## [Text passage]
◇ ◇ ◇

Columbine was followed by one random attack after another, spaced months or years apart. Most recently we mourn the lives lost in attacks on Virginia Tech and an Omaha shopping center.

These attacks should serve as reminders that we need more law-abiding people armed — not fewer. Gun control is not a deterrent to crazed gunmen. We can only mitigate their damage by shooting to kill when they attack. This weekend, gun violence struck Colorado once again — and again this time it came at the hands of a crazed gunman. Four innocent victims lost their lives.

The first two killed were young missionaries-in-training at Youth With A Mission, a church dormitory located just two miles from my childhood home in Arvada, a Denver suburb. They were gunned down just after midnight on Sunday. I know the site well. A family member had trained there before heading off to Africa. I passed the building on my way to school and briefly attended a few youth group meetings there.

While not much is known about the lone gunman, investigators now believe that after he left Arvada, he traveled more than 70 miles to Colorado Springs, where a little more than 12 hours later, he again opened fire on the New Life Church. This time someone was there to stop him.

After the gunman got off about five shots and killed two teenage sisters, a courageous security guard shot back and killed the gunman. While we may never know how many lives could have been lost at the 10,000 person congregation, Colorado Springs Police Chief Richard Myers told the Rocky Mountain News that the guard’s actions “saved many lives today,” and that the tragedy “could have been much worse than it was.”

◇ ◇ ◇

## [Using the information]
1) According to the article about the Colorado shootings, how far did the gunman travel after leaving Arvada?
2) Quote the article about the Colorado shootings between "The first two" and "to stop him.", inclusive.
3) Write what comes next in the article about the Colorado shootings, picking up after its final sentence.
The rows that come next are not needed.

◇ ◇ ◇

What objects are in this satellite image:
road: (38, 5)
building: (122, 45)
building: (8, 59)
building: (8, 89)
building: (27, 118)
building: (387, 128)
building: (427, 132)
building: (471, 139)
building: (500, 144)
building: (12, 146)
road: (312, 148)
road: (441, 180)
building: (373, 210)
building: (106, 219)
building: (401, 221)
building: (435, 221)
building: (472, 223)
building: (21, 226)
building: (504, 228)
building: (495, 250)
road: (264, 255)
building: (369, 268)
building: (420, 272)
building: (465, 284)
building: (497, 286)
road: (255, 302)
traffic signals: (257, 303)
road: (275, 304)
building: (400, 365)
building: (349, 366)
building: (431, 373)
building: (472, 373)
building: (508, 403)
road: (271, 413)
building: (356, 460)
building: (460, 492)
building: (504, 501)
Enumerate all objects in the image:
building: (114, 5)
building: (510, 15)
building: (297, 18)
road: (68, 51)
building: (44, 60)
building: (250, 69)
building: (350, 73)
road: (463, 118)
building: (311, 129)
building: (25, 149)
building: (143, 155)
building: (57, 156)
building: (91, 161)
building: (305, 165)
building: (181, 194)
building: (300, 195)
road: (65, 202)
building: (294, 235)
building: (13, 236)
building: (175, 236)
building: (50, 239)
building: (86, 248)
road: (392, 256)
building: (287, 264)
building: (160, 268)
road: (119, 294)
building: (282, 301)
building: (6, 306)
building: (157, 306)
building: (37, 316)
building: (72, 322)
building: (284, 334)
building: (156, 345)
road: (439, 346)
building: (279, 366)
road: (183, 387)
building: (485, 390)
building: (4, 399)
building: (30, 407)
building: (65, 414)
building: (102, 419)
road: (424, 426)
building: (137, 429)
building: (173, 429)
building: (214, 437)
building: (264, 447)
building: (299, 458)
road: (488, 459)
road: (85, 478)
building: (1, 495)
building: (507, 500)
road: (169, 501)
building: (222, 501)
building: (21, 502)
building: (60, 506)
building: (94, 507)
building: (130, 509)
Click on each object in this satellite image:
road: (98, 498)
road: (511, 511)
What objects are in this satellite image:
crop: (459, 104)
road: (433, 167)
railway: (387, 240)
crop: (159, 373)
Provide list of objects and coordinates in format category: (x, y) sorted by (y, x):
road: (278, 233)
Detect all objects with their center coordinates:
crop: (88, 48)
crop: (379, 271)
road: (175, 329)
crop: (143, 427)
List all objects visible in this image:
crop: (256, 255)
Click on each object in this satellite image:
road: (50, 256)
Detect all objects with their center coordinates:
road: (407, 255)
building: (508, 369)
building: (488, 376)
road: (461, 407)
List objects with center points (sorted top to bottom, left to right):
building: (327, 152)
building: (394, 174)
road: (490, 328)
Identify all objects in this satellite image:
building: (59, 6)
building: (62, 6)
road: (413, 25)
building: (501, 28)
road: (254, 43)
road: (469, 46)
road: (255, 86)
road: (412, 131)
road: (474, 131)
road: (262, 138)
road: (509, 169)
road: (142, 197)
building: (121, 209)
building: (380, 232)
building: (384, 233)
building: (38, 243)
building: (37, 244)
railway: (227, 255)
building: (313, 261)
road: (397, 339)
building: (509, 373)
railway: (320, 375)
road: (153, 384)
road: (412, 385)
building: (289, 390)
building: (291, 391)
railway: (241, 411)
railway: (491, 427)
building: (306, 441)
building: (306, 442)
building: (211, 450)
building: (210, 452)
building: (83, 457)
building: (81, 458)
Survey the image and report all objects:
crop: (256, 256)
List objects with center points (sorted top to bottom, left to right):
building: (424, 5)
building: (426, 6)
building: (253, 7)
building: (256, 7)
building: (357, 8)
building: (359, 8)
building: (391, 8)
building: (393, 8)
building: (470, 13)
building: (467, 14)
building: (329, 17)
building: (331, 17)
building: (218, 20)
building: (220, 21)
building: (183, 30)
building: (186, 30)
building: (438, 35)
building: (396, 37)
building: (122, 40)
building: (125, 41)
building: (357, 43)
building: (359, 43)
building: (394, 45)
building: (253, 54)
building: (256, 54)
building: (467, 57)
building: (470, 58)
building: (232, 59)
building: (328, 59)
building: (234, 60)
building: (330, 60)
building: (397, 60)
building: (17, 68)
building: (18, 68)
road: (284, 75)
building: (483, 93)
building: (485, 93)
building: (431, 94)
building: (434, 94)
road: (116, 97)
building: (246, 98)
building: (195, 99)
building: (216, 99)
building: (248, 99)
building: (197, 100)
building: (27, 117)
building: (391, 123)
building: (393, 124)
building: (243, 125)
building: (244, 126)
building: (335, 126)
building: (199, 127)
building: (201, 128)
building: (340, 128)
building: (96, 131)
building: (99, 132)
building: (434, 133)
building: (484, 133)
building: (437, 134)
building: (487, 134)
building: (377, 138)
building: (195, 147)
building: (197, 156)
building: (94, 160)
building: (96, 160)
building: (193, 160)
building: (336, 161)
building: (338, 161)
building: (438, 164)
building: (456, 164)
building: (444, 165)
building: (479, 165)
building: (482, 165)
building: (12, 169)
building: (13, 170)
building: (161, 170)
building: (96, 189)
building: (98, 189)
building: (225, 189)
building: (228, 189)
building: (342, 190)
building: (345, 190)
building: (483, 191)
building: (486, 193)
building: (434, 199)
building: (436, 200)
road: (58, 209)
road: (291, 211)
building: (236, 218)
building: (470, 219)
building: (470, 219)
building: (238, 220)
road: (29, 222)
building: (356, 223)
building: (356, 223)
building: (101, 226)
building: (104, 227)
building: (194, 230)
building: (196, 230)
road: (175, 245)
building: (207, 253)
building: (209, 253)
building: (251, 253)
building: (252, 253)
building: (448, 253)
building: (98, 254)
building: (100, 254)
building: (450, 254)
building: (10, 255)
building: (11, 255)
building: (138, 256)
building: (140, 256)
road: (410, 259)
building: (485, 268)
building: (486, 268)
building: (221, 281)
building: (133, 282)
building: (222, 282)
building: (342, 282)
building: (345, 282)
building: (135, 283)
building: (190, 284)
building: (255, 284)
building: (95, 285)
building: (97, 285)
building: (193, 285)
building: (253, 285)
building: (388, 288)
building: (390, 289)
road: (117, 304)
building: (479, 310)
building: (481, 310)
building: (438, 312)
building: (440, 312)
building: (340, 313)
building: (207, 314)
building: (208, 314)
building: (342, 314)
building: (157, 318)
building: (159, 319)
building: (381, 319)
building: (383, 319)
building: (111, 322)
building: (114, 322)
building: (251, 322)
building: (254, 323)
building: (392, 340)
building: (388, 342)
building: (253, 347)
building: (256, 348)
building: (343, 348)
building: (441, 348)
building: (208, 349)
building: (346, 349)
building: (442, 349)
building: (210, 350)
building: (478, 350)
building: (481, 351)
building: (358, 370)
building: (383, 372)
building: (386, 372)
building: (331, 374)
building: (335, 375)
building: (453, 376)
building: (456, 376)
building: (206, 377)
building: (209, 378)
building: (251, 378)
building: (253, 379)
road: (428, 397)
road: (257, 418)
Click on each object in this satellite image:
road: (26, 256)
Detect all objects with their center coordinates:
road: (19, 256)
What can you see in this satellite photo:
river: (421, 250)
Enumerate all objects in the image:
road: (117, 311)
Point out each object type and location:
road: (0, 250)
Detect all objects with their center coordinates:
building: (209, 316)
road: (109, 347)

◇ ◇ ◇

## [Numbered responses]
1) More than 70 miles, to Colorado Springs.

2)
The first two killed were young missionaries-in-training at Youth With A Mission, a church dormitory located just two miles from my childhood home in Arvada, a Denver suburb. They were gunned down just after midnight on Sunday. I know the site well. A family member had trained there before heading off to Africa. I passed the building on my way to school and briefly attended a few youth group meetings there.

While not much is known about the lone gunman, investigators now believe that after he left Arvada, he traveled more than 70 miles to Colorado Springs, where a little more than 12 hours later, he again opened fire on the New Life Church. This time someone was there to stop him.

3)
Sometimes shooting to kill is the only way to stop the violence. This summer, while I spent an ordinary day at work just two blocks from the state Capitol, a man walked into the gold-domed building and began shooting. Fortunately, he was killed by police before he could take a single life. I dare not think of what could have happened had he been alive when he left the building. He had parked his car on the street bordering the lot where I’d left mine.

After a childhood in the suburbs, I craved the urban experience. At 22, I moved to Washington, D.C. Living on a low-level congressional staff salary, I could only afford a tiny row house located off the District’s notorious H Street northeast corridor. Crack deals were commonplace, and while bars on the windows helped me sleep at night, nearby sirens became my alarm system.

At a dinner party one night, attendees discussed life under the District’s strict gun ban, a law soon to be taken up by the U.S. Supreme Court. Of the dozen or so attendees, I was the only one who hadn’t had a gun put to my head, my house broken into, or my car stolen at a red light. In one weekend I’ll never forget, a colleague was held up at gunpoint just blocks from his house, his car was stolen the next day, the neighborhood laundry mat was robbed, and a favorite local restaurant was also victimized.

My DC memories are replicated in the minds of thousands of young Americans who, like myself, moved there with a dream of making our nation a better place. Our joint experience proves one thing. We are most vulnerable to violence when only criminals are armed.

As the details of Colorado’s latest shootings become known, a few facts will remain certain and unchanged. Suicidal killers can — and will find — guns if they are determined to kill another person. No amount of gun control will ever change this. We’ll all be a lot safer, however, if we can strike back quickly.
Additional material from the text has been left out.